Planning the customer journey
It might be helpful to consider the customer journey in reverse: having identified digital actions you hope they will take, think about your customer’s current situation. You will have learned about this in the previous chapter, ‘Know your digital customer’. What did you discover about their unmet needs, influences and other sources of engagement that will compete with or complement yours?
As with any planning, a practical way to design your customer’s journey is to identify the stages that connect the destination with the customer’s current situation. A simple example would be if you know that customers use Google to search for certain kinds of keywords, and your digital goal is for them to commit to talk with a healthcare professional about specific symptoms.
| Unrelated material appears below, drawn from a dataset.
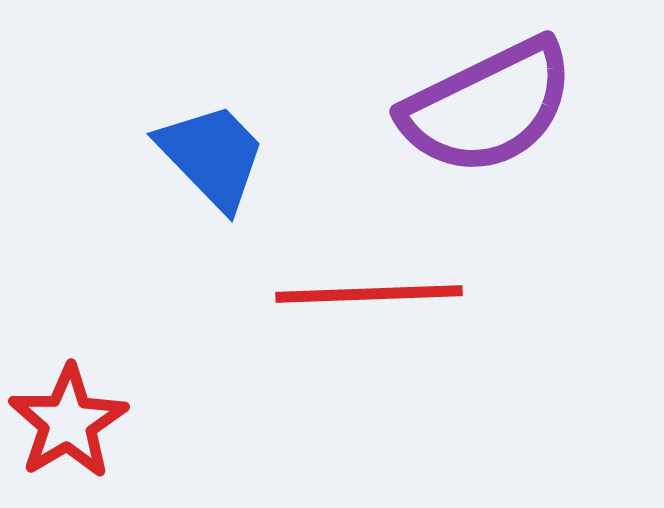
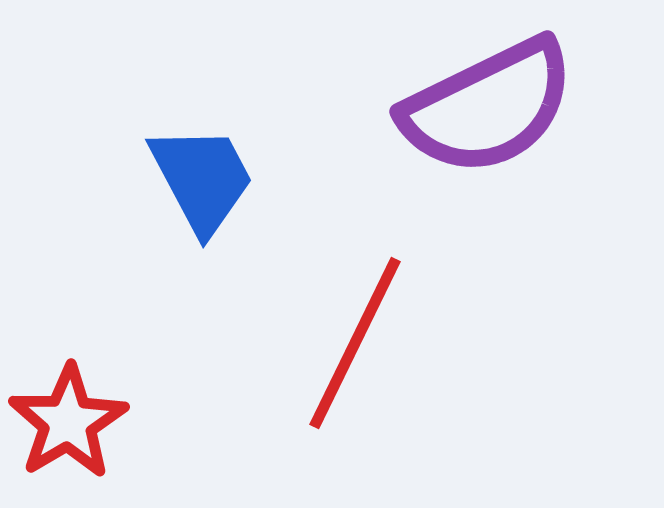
blue trapezoid: moved 10 px left, 23 px down; rotated 16 degrees clockwise
red line: moved 14 px left, 49 px down; rotated 62 degrees counterclockwise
In this case you might plan a journey to connect the two by providing appropriate resources linked with search results.
Or you might have found that your customers discuss their concerns about a disease or treatment in patient forums; or perhaps your customer is a doctor who uses professional resources for Continuing Medical Education (CME). Or your customer might rarely use the Internet but may be comfortable with text messaging via their mobile.
Make it easy
The key is to make it easy for your customer to engage, using channels they are already familiar with. If you do introduce new channels, you will need to make the transition to those channels easy. If, for example, you want to encourage customers to engage and connect with others in a new social media platform, provide them with help to get orientated. The value you add by doing this could enhance the effectiveness of your engagement and the customer’s willingness to take part in your initiative.
There are some good reasons why you might want to introduce new channels to your customer, especially if you want to introduce new ways of supporting or engaging the customer that will meet a currently unmet need. Think about the capabilities of each channel. Would features like location-based services be helpful? Is rich media a requirement? Do you want to engage a customer both at home and at work?
Some of the questions you will ask yourself when planning channels are technological; some are about practical user journeys. Ultimately it is about marrying the potential of each channel with the value that will be added to your customer through engagement, leading to your digital goals.
Finally, make sure that you set up your initiative to track the customer journey across every channel. This will allow you to learn about the role of each channel as engagement takes place, so that you can continually improve outcomes.